Saved entries:
───

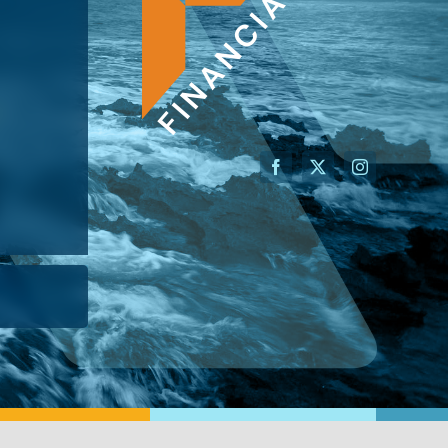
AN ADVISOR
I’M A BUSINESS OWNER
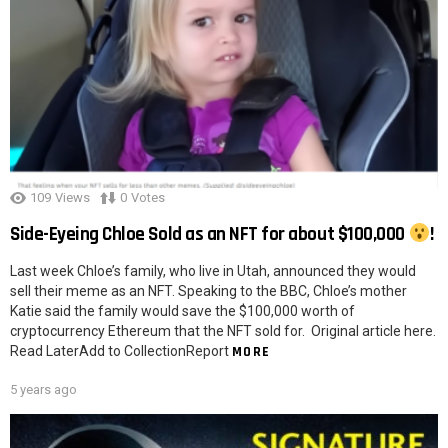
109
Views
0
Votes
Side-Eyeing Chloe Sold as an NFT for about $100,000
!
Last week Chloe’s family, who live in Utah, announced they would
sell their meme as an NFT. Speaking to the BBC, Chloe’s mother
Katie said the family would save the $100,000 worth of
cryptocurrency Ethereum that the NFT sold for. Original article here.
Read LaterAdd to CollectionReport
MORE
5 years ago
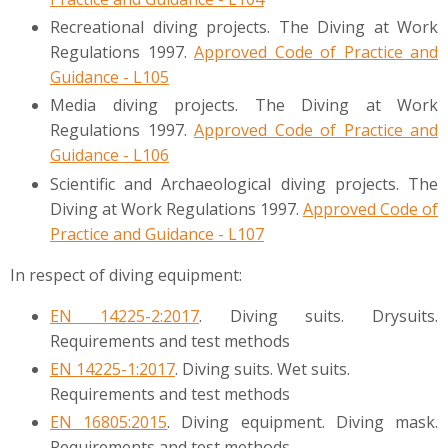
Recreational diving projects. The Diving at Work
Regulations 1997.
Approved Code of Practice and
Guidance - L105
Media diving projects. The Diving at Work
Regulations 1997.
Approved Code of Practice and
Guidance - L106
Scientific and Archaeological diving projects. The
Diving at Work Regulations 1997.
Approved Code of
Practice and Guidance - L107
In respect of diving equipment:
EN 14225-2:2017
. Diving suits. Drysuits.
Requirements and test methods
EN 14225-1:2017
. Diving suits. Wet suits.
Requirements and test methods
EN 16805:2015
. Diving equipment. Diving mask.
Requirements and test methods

───

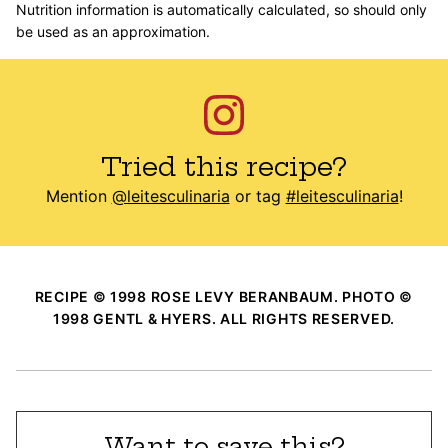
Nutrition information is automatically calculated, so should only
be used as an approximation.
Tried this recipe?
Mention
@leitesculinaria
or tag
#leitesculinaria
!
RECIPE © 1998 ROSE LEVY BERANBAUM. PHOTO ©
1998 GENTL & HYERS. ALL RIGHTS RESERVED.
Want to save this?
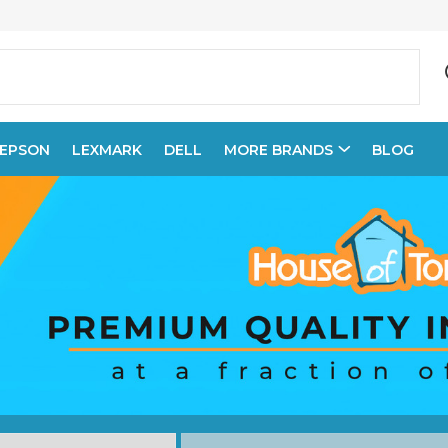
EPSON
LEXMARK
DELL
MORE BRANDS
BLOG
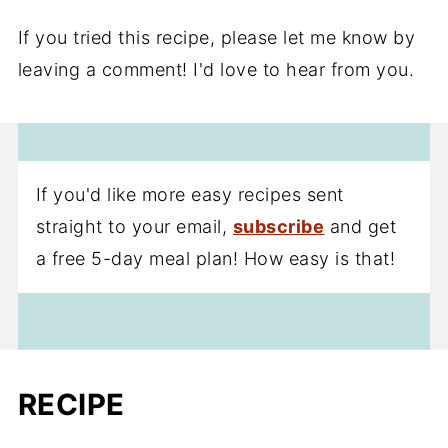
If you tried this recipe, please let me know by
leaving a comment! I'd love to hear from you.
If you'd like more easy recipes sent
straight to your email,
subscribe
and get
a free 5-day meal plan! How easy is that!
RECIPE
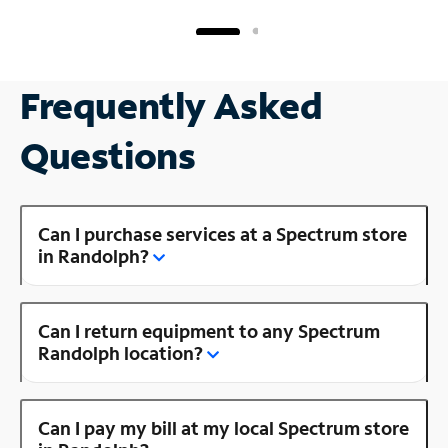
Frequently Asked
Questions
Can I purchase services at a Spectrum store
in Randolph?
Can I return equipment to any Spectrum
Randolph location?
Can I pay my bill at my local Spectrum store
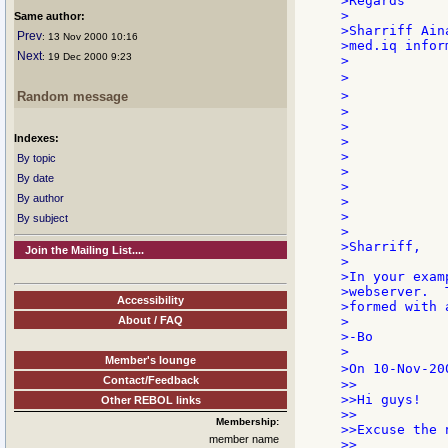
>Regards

───

What needs to be done – Copy out the rows word for word, starting with the line that contains "Recreational diving projects." and ending with the line that contains "EN 16805:2015", including both of those lines.

Finished task –
Recreational diving projects. The Diving at Work
Regulations 1997.
Approved Code of Practice and
Guidance - L105
Media diving projects. The Diving at Work
Regulations 1997.
Approved Code of Practice and
Guidance - L106
Scientific and Archaeological diving projects. The
Diving at Work Regulations 1997.
Approved Code of
Practice and Guidance - L107
In respect of diving equipment:
EN 14225-2:2017
. Diving suits. Drysuits.
Requirements and test methods
EN 14225-1:2017
. Diving suits. Wet suits.
Requirements and test methods
EN 16805:2015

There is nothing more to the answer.